* Description of the task *
All lines from the one containing "M 504,127 L 602,33" through the end of the entries below should appear in the answer exactly, with no others.

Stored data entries
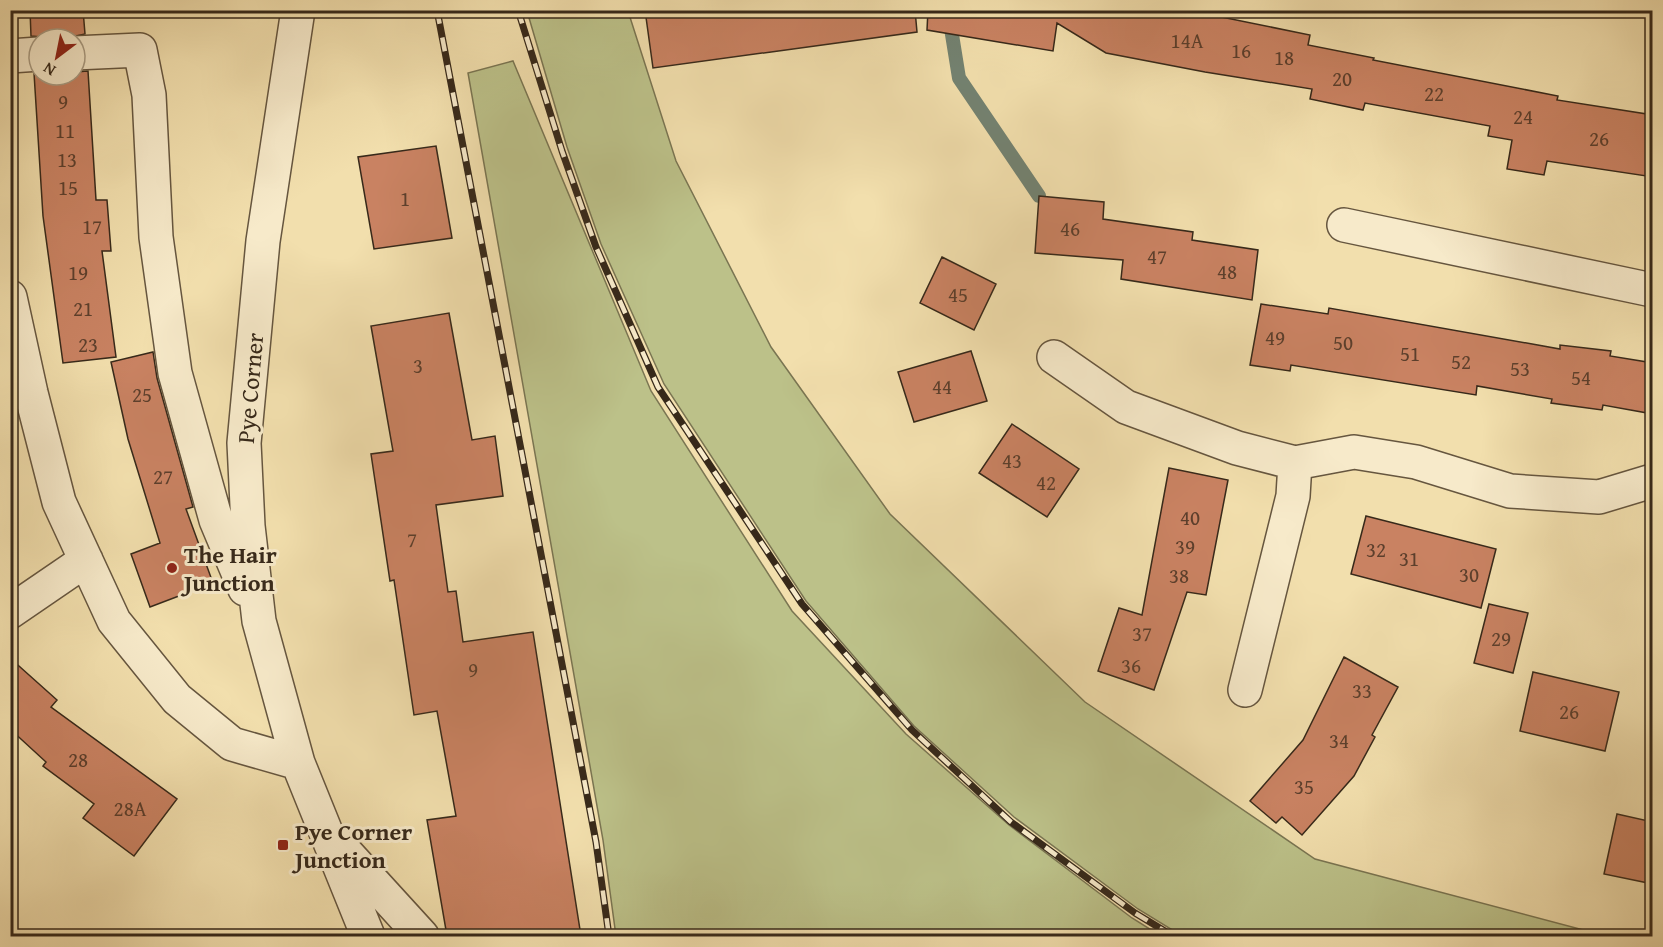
<svg xmlns="http://www.w3.org/2000/svg" width="1663" height="947" font-family="'Gentium Book Plus',serif">
  <style>
    .green { fill: #bcc189; stroke: #7a7552; stroke-width: 1.5 }
    .lines { fill: none; stroke-linecap: round; stroke-linejoin: round }
    .stream { stroke: #738271; stroke-width: 14 }
    .building { fill: #c98262; stroke: #37291a; stroke-width: 1.5 }
    .minor-casing { stroke: #66563f; stroke-width: 36 }
    .minor { stroke: #f7eaca; stroke-width: 33 }
    .rail-casing { stroke: #37291a; stroke-width: 7 }
    .rail { stroke: #f7eaca; stroke-width: 4.5; stroke-dasharray: 14; stroke-linecap: butt }
    .poi-dot { fill: #8f2418; stroke: #f7eaca; stroke-width: 2 }
    .labels { text-anchor: middle; dominant-baseline: central; stroke-width: 6; stroke-linejoin: round; paint-order: stroke }
    .number-label { font-size: 21px; fill: #5c3f2c }
    .street-label { font-size: 24px; fill: #37291a; stroke: #f7eaca }
    .poi-label { font-size: 24px; font-weight: bold; fill: #37291a; stroke: #f7eaca; text-anchor: start }
  </style>
  <rect width="100%" height="100%" fill="#f2dfad"/>
  <filter id="stains"><feTurbulence type="fractalNoise" baseFrequency=".00333" numOctaves="4"/><feColorMatrix values="0 0 0 0 .2 0 0 0 0 .09 0 0 0 0 .02 0 0 0 .5 -.17"/></filter>
  <radialGradient id="worn" r=".72"><stop offset=".6" stop-color="#630" stop-opacity="0"/><stop offset="1" stop-color="#630" stop-opacity=".3"/></radialGradient>
  <!-- green -->
  <path class="green" d="M527 11H628L676 161 771 347 890 514 1085 702 1315 859 1606 936H1182L1138 909 1014 817 914 726 806 601 664 384 601 244 567 147Z
    M513 61 651 391 792 611 906 734 1009 825 1132 918 1161 936H616L603 840 468 73Z"/>
  <g class="lines">
    <!-- stream -->
    <path class="stream" d="M949 16 959 78 1039 196"/>
  </g>
  <!-- building -->
  <path class="building" d="M30 10H83L85 34 63 39 31 36Z
    M645 10H915L917 32 653 68Z
    M928 10H1187L1310 35 1308 45 1374 58 1373 60 1558 96 1557 100 1653 115V177L1547 161 1544 175 1507 169 1512 140 1488 136 1490 126 1365 103 1363 110 1310 99 1312 89 1205 72 1106 53 1057 23 1053 51 927 30Z
    M88 71 96 200H107L111 251H102L116 357 63 363 43 216 34 73 75 75V72Z
    M436 146 452 238 374 249 358 157Z
    M1039 196 1104 202 1103 219 1193 232 1192 240 1258 250 1252 300 1121 279 1123 260 1035 253Z
    M942 257 996 284 974 330 920 303Z
    M1261 304 1328 314 1329 308 1560 349V345L1611 351 1610 356 1653 363V414L1603 405 1602 410 1551 403 1552 399 1477 386 1476 395 1291 365 1290 371 1250 365Z
    M449 313 472 440 495 436 503 496 436 505 448 592 456 591 463 642 533 632 581 936H447L427 820 456 816 437 711 414 715 394 580 390 581 371 454 393 451 371 326Z
    M971 351 987 401 914 422 898 372Z
    M153 352 157 378 193 507 186 509 213 583 150 607 131 554 160 543 128 439 111 362Z
    M1012 424 1079 469 1047 517 979 473Z
    M1169 468 1228 480 1206 595 1187 592 1154 690 1098 671 1119 608 1142 615Z
    M1366 516 1496 549 1481 608 1351 574Z
    M1489 604 1528 613 1513 673 1474 663Z
    M1344 657 1398 687 1372 735 1375 737 1354 776 1302 835 1282 817 1276 823 1250 801 1303 740Z
    M10 658 57 700 51 707 177 799 134 856 83 818 94 804 43 766 46 762 10 729Z
    M1533 672 1619 692 1605 751 1520 731Z
    M1617 814 1653 822V884L1604 874Z"/>
  <g class="lines">
    <!-- minor casing -->
    <g class="minor-casing">
      <path id="minor" d="M298 10 263 241 244 443 248 526 259 621 298 763 368 936
        M75 53 140 50 149 95 156 237 175 373 216 520 245 589
        M10 56 39 54
        M1344 225 1652 290
        M10 297 31 393 59 502 114 621 177 699 232 744 298 763
        M1054 357 1126 407 1237 448 1295 463 1354 452 1416 462 1510 491 1599 497 1652 481
        M10 612 86 560
        M1245 690 1293 496 1295 463
        M339 845 422 936"/>
    </g>
    <!-- minor -->
    <use href="#minor" class="minor"/>
    <!-- rail casing -->
    <g class="rail-casing">
      <path id="rail" d="M437 10 596 842 609 936
        M518 10 562 151 596 247 658 387 802 604 912 730 1011 822 1135 913 1173 936"/>
    </g>
    <!-- rail -->
    <use href="#rail" class="rail"/>
  </g>
  <!-- markers -->
  <g class="poi-dot">
    <circle cx="172" cy="568" r="6"/>
    <rect x="277" y="839" width="12" height="12" rx="3"/>
  </g>
  <g class="labels">
    <!-- number labels -->
    <g class="number-label">
      <text x="1187" y="40">14A</text>
      <text x="1241" y="50">16</text>
      <text x="1284" y="57">18</text>
      <text x="1342" y="78">20</text>
      <text x="1434" y="93">22</text>
      <text x="63" y="101">9</text>
      <text x="1523" y="116">24</text>
      <text x="65" y="130">11</text>
      <text x="1599" y="138">26</text>
      <text x="67" y="159">13</text>
      <text x="68" y="187">15</text>
      <text x="405" y="198">1</text>
      <text x="92" y="226">17</text>
      <text x="1070" y="228">46</text>
      <text x="1157" y="256">47</text>
      <text x="1227" y="271">48</text>
      <text x="78" y="272">19</text>
      <text x="958" y="294">45</text>
      <text x="83" y="308">21</text>
      <text x="1275" y="337">49</text>
      <text x="1343" y="342">50</text>
      <text x="88" y="344">23</text>
      <text x="1410" y="353">51</text>
      <text x="1461" y="361">52</text>
      <text x="418" y="365">3</text>
      <text x="1520" y="368">53</text>
      <text x="1581" y="377">54</text>
      <text x="942" y="386">44</text>
      <text x="142" y="394">25</text>
      <text x="1012" y="460">43</text>
      <text x="163" y="476">27</text>
      <text x="1046" y="482">42</text>
      <text x="1190" y="517">40</text>
      <text x="412" y="539">7</text>
      <text x="1185" y="546">39</text>
      <text x="1376" y="549">32</text>
      <text x="1409" y="558">31</text>
      <text x="1469" y="574">30</text>
      <text x="1179" y="575">38</text>
      <text x="1142" y="633">37</text>
      <text x="1501" y="638">29</text>
      <text x="1131" y="665">36</text>
      <text x="473" y="669">9</text>
      <text x="1362" y="690">33</text>
      <text x="1569" y="711">26</text>
      <text x="1339" y="740">34</text>
      <text x="78" y="759">28</text>
      <text x="1304" y="786">35</text>
      <text x="130" y="808">28A</text>
    </g>
    <!-- street labels -->
    <g class="street-label">
      <text transform="translate(250 388) rotate(-85)">Pye Corner</text>
    </g>
    <!-- poi labels -->
    <g class="poi-label">
      <text x="184" y="554">The Hair<tspan x="184" dy="28">Junction</tspan></text>
      <text x="295" y="831">Pye Corner<tspan x="295" dy="28">Junction</tspan></text>
    </g>
  </g>
  <!-- margin -->
  <rect width="1663" height="947" fill="none" stroke="#f2dfad" stroke-width="36"/>
  <rect x="12" y="12" width="1639" height="923" fill="none" stroke="#37291a" stroke-width="3"/>
  <rect x="18" y="18" width="1627" height="911" fill="none" stroke="#37291a" stroke-width="1.5"/>
  <!-- north arrow -->
  <g transform="translate(57 57) rotate(212)"><circle r="28" fill="#f7eaca" stroke="#aa9d84" stroke-width="1.5"/>
  <path d="M0-4.5L10 22L0 15L-10 22Z" fill="#8f2418"/>
  <text y="-9" font-size="16" font-weight="bold" text-anchor="middle" fill="#37291a">N</text>
  </g>
  <rect width="100%" height="100%" filter="url(#stains)"/>
  <rect width="100%" height="100%" fill="url(#worn)"/>
</svg>
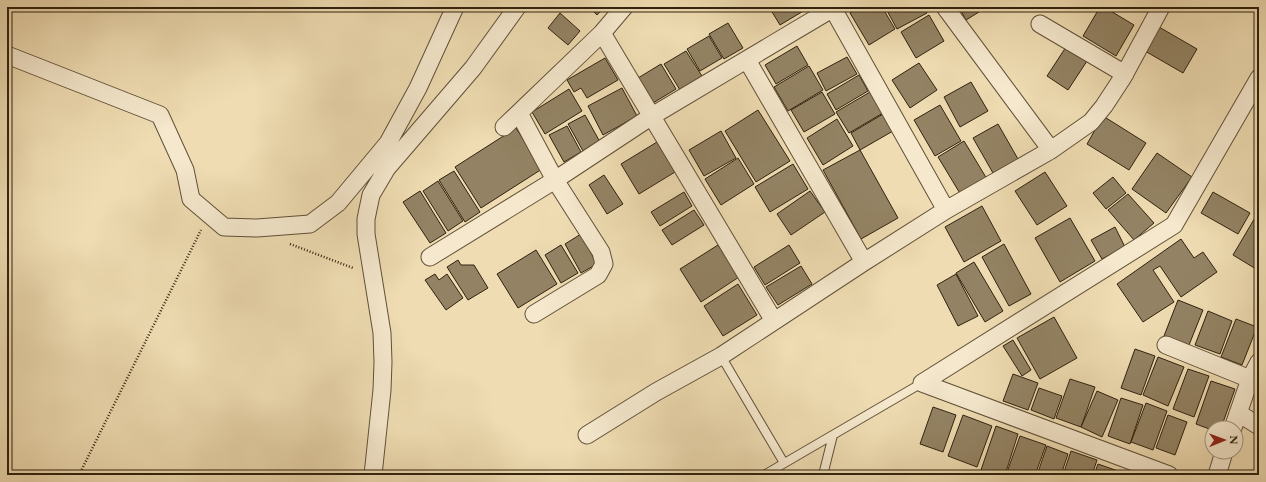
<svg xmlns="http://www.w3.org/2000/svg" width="1266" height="482" font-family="'EB Garamond',serif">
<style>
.building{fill:#938364;stroke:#30220f}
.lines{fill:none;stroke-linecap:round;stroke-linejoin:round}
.service-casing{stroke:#605038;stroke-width:10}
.minor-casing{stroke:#605038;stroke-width:19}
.path{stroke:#30220f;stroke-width:2.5;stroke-dasharray:1 2;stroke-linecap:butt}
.service{stroke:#f5e8cd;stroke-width:8}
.minor{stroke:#f5e8cd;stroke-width:17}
</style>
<rect width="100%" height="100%" fill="#efdcb2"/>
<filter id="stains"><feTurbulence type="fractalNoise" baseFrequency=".005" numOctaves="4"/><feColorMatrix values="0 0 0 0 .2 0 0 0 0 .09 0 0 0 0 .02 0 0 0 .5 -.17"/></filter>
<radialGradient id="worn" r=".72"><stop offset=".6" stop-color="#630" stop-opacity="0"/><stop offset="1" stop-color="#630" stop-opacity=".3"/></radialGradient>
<path class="building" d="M 589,7 L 604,7 L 597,15 Z
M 769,7 L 810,7 L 780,25 Z
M 860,7 L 882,7 L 895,29 L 869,45 L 850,13 Z
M 885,7 L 924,7 L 927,13 L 897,29 Z
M 959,7 L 987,7 L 966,20 Z
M 1017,7 L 1026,7 L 1024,11 Z
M 1100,7 L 1104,7 L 1134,25 L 1116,56 L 1083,36 Z
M 560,13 L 580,31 L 568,45 L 548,28 Z
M 929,15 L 944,41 L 916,58 L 901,32 Z
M 728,23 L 743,48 L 724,59 L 709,34 Z
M 1159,27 L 1197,49 L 1183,73 L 1145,51 Z
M 709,36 L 722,58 L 700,71 L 687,49 Z
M 797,46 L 808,65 L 776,84 L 765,65 Z
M 1066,47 L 1087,61 L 1068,90 L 1047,76 Z
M 686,51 L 702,76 L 680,90 L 664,64 Z
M 847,57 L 857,74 L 826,91 L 817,73 Z
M 605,58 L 618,80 L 587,98 L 581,88 L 574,92 L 567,80 Z
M 919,63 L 937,90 L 910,108 L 892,80 Z
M 661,64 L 676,89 L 653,103 L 638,78 Z
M 809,66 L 823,90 L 788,111 L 774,87 Z
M 859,75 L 868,91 L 836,110 L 827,94 Z
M 971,82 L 988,111 L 960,127 L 944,97 Z
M 622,88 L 637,116 L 603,135 L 588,106 Z
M 569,89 L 582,111 L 545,134 L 532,112 Z
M 822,92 L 835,114 L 804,132 L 791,110 Z
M 870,92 L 883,113 L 849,133 L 836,112 Z
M 940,105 L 961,141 L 935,156 L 914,120 Z
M 758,110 L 790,161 L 756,182 L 725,131 Z
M 883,114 L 893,131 L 860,150 L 851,133 Z
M 585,115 L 600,142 L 583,151 L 568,124 Z
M 1103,116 L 1146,143 L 1129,170 L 1087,144 Z
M 837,119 L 853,146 L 823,165 L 807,138 Z
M 998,124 L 1018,159 L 993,173 L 973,138 Z
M 567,126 L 581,152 L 564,162 L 549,135 Z
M 516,128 L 542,169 L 481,208 L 455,167 Z
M 721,131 L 736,158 L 704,176 L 689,150 Z
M 964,141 L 987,179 L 961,195 L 938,157 Z
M 657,142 L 675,172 L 639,194 L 621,164 Z
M 860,150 L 898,218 L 861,239 L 823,170 Z
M 1157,153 L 1192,177 L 1166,213 L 1132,189 Z
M 738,158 L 754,184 L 721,205 L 705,179 Z
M 793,164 L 808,189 L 770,212 L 755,187 Z
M 454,171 L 480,212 L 465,222 L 439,180 Z
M 1045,172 L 1067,206 L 1037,225 L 1015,191 Z
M 604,175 L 623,204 L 607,214 L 589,185 Z
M 1113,177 L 1126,193 L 1106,209 L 1093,193 Z
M 438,181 L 463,221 L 448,231 L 423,191 Z
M 420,191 L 446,233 L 430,243 L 403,202 Z
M 810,191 L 825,212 L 791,235 L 777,214 Z
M 684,192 L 692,206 L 660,226 L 651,212 Z
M 1213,192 L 1250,213 L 1238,234 L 1201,213 Z
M 1128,194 L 1154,223 L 1134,240 L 1108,210 Z
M 982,206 L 1001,241 L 964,262 L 945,227 Z
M 694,210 L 704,225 L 672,245 L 662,230 Z
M 1256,216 L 1259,218 L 1259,264 L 1256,269 L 1233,255 Z
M 1070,218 L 1095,261 L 1060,282 L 1035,238 Z
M 1115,227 L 1125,247 L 1102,259 L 1091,240 Z
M 581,234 L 597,264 L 581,273 L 565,244 Z
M 1181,239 L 1194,258 L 1203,252 L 1217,272 L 1181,297 L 1160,266 L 1153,270 L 1174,302 L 1143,322 L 1117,284 Z
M 1004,244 L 1031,294 L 1009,306 L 982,257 Z
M 561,245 L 578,273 L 561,283 L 545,255 Z
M 718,245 L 739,277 L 701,302 L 680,269 Z
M 789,245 L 800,263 L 765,285 L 754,267 Z
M 536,250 L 557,284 L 518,308 L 497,274 Z
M 458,260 L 461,265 L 474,265 L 488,288 L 468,300 L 447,267 Z
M 974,262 L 1003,311 L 985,322 L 956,273 Z
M 801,266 L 812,284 L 778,305 L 766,287 Z
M 435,274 L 439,280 L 447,274 L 463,298 L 446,310 L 425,280 Z
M 956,274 L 978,316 L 958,326 L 937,285 Z
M 738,284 L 757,315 L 723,336 L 704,306 Z
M 1178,300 L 1203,310 L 1189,345 L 1164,336 Z
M 1208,311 L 1232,321 L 1220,354 L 1195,345 Z
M 1054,317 L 1077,358 L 1040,379 L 1017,338 Z
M 1236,319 L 1257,327 L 1242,365 L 1221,357 Z
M 1013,340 L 1031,370 L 1022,376 L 1003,346 Z
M 1135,349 L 1155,356 L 1141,395 L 1121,388 Z
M 1158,357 L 1184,367 L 1168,406 L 1143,395 Z
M 1188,369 L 1209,376 L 1194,417 L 1173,409 Z
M 1013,374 L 1038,383 L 1028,410 L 1003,401 Z
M 1070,379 L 1095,387 L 1081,427 L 1056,418 Z
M 1211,381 L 1235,389 L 1221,428 L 1212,428 L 1212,430 L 1196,424 Z
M 1039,388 L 1062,396 L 1054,419 L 1031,410 Z
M 1097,391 L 1118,400 L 1102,437 L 1081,427 Z
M 1121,398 L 1143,405 L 1130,444 L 1108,436 Z
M 1146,403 L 1167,411 L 1153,450 L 1131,442 Z
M 933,407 L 956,415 L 943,452 L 920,444 Z
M 963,415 L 992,426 L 977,467 L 948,456 Z
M 1168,415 L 1187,422 L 1175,455 L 1156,448 Z
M 996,426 L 1018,434 L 1005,475 L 996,475 L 981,470 Z
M 1020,436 L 1046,445 L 1035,475 L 1006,475 Z
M 1047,446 L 1068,454 L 1061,475 L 1037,475 Z
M 1071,451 L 1097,460 L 1092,475 L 1063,475 Z
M 1098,464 L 1118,471 L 1116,475 L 1094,475 Z
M 1119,471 L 1131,475 L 1118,475 Z"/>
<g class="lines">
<g class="service-casing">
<path id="service" d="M 721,356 L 784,463
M 764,475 L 922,383
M 823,475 L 833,435"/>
</g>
<g class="minor-casing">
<path id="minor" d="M 624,7 L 602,33 L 774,321
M 832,7 L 946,210
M 945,7 L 1051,150
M 1040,24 L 1125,74
M 7,55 L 160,115 L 185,170 L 191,199 L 224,227 L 257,228 L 310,224 L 338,203 L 388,143 L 418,88 L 455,7
M 747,60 L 864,262
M 519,113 L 555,180 L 601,252 L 604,264 L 598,275 L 534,314
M 504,127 L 602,33
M 430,257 L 555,180 L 652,116 L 835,7
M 1166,345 L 1250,379
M 922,383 L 1174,225 L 1259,78
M 922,383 L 1169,475
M 1238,413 L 1259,426
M 1233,428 L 1250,379 L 1259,362
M 587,435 L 656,392 L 721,356 L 864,262 L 946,210 L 1051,150 L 1091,122 L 1104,106 L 1123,77 L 1161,7
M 373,475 L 382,390 L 383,362 L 382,333 L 366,234 L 366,219 L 371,195 L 387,168 L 473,68 L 517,7
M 1217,475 L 1224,452"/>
</g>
<path class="path" d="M 290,244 L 353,268
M 79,475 L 201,230"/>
<use href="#service" class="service"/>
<use href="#minor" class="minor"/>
</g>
<rect width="1266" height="482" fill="none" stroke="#efdcb2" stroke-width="24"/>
<rect x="8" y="8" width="1250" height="466" fill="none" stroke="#30220f" stroke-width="2"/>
<rect x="12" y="12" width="1242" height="458" fill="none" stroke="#30220f"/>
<g transform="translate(1224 440) rotate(89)"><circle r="19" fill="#f5e8cd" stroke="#a69981"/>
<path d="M0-3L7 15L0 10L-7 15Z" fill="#8f2418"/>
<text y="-6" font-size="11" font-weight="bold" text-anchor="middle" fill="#30220f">N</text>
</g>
<rect width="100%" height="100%" filter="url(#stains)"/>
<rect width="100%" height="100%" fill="url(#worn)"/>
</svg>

* Exercise solution *
M 504,127 L 602,33
M 430,257 L 555,180 L 652,116 L 835,7
M 1166,345 L 1250,379
M 922,383 L 1174,225 L 1259,78
M 922,383 L 1169,475
M 1238,413 L 1259,426
M 1233,428 L 1250,379 L 1259,362
M 587,435 L 656,392 L 721,356 L 864,262 L 946,210 L 1051,150 L 1091,122 L 1104,106 L 1123,77 L 1161,7
M 373,475 L 382,390 L 383,362 L 382,333 L 366,234 L 366,219 L 371,195 L 387,168 L 473,68 L 517,7
M 1217,475 L 1224,452"/>
</g>
<path class="path" d="M 290,244 L 353,268
M 79,475 L 201,230"/>
<use href="#service" class="service"/>
<use href="#minor" class="minor"/>
</g>
<rect width="1266" height="482" fill="none" stroke="#efdcb2" stroke-width="24"/>
<rect x="8" y="8" width="1250" height="466" fill="none" stroke="#30220f" stroke-width="2"/>
<rect x="12" y="12" width="1242" height="458" fill="none" stroke="#30220f"/>
<g transform="translate(1224 440) rotate(89)"><circle r="19" fill="#f5e8cd" stroke="#a69981"/>
<path d="M0-3L7 15L0 10L-7 15Z" fill="#8f2418"/>
<text y="-6" font-size="11" font-weight="bold" text-anchor="middle" fill="#30220f">N</text>
</g>
<rect width="100%" height="100%" filter="url(#stains)"/>
<rect width="100%" height="100%" fill="url(#worn)"/>
</svg>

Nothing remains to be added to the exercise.